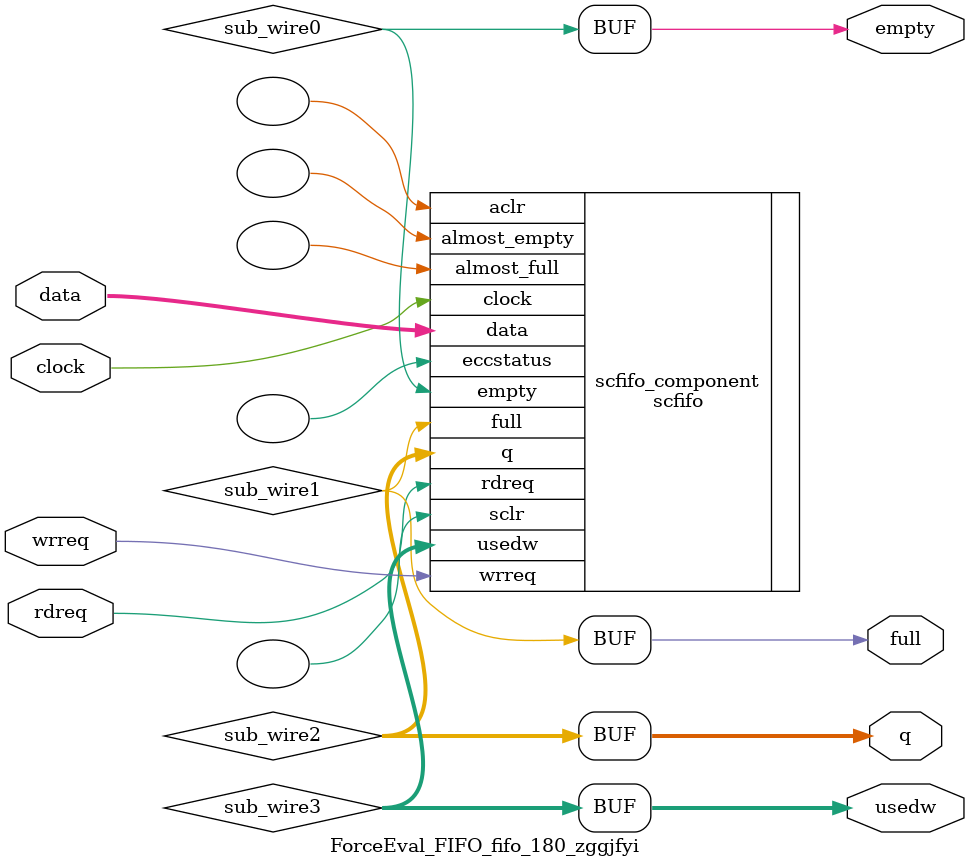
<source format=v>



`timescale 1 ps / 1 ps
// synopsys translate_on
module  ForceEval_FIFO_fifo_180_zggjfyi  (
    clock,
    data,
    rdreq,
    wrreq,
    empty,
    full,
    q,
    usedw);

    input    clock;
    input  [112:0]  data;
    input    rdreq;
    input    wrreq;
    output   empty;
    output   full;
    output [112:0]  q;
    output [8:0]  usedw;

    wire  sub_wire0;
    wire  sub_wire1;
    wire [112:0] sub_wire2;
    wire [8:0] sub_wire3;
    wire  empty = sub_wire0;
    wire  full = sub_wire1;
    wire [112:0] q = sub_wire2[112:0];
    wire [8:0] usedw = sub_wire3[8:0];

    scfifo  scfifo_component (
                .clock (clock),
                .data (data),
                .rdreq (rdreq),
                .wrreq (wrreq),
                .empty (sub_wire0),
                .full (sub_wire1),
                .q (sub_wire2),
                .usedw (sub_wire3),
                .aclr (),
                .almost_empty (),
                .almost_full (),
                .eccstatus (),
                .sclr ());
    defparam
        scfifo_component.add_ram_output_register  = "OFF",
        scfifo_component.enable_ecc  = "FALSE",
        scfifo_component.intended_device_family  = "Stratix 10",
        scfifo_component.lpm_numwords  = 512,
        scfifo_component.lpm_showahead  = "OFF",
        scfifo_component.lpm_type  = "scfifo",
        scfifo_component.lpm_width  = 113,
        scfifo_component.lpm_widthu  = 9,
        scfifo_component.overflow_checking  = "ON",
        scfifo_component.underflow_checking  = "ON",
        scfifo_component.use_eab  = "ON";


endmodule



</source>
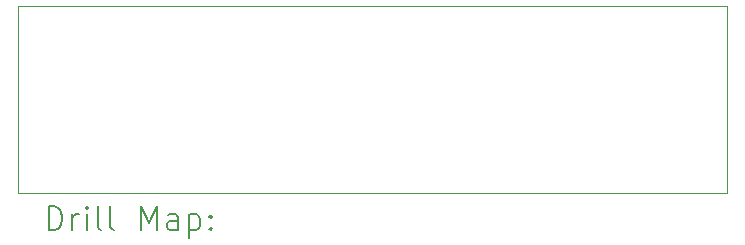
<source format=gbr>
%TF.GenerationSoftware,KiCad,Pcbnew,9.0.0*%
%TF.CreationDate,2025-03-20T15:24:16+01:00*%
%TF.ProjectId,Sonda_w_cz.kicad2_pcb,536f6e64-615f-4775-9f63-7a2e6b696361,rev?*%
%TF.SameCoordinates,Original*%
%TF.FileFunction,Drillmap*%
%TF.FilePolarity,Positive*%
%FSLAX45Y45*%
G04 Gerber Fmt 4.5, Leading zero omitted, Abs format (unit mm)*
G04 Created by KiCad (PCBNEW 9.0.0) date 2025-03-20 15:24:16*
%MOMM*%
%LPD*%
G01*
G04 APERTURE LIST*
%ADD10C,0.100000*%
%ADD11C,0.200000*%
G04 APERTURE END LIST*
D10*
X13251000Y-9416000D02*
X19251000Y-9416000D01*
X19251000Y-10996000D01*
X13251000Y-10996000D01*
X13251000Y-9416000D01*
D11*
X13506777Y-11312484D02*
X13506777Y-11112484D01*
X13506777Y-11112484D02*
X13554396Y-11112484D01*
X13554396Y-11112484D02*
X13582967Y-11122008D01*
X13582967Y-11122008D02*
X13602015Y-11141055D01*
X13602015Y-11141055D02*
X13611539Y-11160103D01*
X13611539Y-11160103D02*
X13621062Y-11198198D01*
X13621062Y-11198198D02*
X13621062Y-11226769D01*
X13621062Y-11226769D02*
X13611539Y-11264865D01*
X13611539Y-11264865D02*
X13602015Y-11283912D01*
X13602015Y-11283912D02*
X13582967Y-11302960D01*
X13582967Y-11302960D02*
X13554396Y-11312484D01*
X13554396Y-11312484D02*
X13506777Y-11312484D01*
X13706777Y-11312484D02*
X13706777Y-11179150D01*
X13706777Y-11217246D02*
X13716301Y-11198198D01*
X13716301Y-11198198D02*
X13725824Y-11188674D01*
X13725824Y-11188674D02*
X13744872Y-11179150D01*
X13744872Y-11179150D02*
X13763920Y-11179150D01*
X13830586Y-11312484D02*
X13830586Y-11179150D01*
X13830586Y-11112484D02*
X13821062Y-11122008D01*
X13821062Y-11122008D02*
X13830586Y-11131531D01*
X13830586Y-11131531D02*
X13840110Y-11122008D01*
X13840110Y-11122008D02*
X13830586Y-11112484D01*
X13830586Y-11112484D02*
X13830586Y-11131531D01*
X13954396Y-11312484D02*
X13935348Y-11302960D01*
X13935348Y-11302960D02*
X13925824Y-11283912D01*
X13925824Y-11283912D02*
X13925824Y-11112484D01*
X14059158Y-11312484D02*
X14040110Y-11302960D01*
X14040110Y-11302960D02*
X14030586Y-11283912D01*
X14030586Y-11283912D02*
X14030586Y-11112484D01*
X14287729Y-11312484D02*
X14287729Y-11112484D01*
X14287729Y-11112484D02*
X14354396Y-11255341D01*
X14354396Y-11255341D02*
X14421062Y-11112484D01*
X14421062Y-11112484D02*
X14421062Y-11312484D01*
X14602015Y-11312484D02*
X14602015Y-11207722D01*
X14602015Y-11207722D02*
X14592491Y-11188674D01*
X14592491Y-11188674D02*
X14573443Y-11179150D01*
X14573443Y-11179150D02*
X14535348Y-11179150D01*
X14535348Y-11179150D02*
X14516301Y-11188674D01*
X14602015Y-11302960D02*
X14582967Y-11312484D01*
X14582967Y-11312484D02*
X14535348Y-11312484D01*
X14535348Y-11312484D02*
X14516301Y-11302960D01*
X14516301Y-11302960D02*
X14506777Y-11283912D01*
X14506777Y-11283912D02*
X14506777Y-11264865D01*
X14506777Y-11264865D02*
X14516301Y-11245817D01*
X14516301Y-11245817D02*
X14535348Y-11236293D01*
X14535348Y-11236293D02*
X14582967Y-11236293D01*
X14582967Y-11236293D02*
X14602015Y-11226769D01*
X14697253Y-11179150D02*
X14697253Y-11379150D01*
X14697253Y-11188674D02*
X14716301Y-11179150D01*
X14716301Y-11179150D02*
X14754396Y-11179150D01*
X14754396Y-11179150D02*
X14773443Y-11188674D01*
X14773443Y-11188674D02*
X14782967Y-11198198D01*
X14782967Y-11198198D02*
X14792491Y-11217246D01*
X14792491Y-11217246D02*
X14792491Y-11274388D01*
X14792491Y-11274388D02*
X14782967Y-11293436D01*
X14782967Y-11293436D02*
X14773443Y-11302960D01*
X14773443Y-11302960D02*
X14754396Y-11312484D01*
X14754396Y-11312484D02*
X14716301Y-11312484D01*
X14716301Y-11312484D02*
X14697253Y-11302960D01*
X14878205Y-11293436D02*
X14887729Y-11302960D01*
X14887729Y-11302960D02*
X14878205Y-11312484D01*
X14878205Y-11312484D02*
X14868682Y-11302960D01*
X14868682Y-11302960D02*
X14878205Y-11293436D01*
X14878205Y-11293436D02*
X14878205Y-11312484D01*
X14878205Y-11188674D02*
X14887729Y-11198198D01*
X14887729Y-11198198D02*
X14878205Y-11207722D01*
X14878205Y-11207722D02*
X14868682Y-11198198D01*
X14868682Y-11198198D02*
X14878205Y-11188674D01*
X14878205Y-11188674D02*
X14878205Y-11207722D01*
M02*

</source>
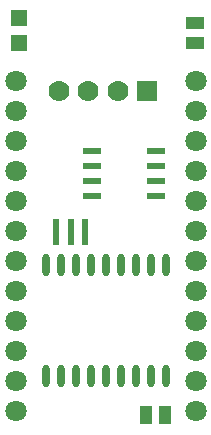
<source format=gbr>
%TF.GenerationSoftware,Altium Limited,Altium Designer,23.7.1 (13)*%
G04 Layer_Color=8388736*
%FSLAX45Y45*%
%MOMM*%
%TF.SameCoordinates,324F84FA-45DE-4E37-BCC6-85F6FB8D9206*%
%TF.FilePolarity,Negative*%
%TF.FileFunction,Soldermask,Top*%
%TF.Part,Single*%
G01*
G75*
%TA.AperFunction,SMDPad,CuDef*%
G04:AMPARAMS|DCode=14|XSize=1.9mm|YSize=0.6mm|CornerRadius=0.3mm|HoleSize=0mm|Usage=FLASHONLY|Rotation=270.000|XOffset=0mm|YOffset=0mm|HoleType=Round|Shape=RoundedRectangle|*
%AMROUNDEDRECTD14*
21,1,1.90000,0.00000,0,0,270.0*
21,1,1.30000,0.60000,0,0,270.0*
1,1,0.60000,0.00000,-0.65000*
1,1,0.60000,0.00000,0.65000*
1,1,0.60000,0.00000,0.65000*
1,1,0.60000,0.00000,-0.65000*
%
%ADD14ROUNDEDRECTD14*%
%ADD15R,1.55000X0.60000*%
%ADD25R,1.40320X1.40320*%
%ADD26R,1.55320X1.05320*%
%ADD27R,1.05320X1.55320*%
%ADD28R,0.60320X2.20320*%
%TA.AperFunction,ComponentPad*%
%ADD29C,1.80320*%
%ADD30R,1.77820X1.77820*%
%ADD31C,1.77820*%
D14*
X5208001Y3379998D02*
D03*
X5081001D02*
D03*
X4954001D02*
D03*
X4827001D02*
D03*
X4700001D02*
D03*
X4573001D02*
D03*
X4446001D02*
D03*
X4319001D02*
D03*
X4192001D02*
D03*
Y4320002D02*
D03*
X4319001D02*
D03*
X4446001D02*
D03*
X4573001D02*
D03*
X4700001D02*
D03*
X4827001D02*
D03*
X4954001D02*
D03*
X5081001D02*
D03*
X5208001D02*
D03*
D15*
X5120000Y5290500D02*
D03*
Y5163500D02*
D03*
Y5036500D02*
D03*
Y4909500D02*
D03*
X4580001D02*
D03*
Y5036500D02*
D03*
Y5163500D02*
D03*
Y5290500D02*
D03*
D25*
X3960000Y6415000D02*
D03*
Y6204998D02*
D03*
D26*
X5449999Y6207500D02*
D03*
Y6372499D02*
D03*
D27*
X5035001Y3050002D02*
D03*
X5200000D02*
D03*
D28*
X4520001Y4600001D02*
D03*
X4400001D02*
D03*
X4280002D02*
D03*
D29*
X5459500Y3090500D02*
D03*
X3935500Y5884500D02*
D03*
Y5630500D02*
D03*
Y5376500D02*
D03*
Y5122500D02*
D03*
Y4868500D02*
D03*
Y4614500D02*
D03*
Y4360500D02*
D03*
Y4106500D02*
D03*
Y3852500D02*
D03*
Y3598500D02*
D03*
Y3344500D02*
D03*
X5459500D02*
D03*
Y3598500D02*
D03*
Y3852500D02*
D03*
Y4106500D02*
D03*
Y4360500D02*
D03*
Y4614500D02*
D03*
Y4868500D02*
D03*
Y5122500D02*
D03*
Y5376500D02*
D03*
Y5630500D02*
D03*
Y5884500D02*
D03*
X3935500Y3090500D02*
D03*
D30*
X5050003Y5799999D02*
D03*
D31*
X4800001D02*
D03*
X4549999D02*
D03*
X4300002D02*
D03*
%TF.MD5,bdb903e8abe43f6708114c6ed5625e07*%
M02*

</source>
##########
--- What you should do ---
Check each line of these records for the string "GenerationSoftware" and state only how many lines have it.

--- Exercise solution ---
2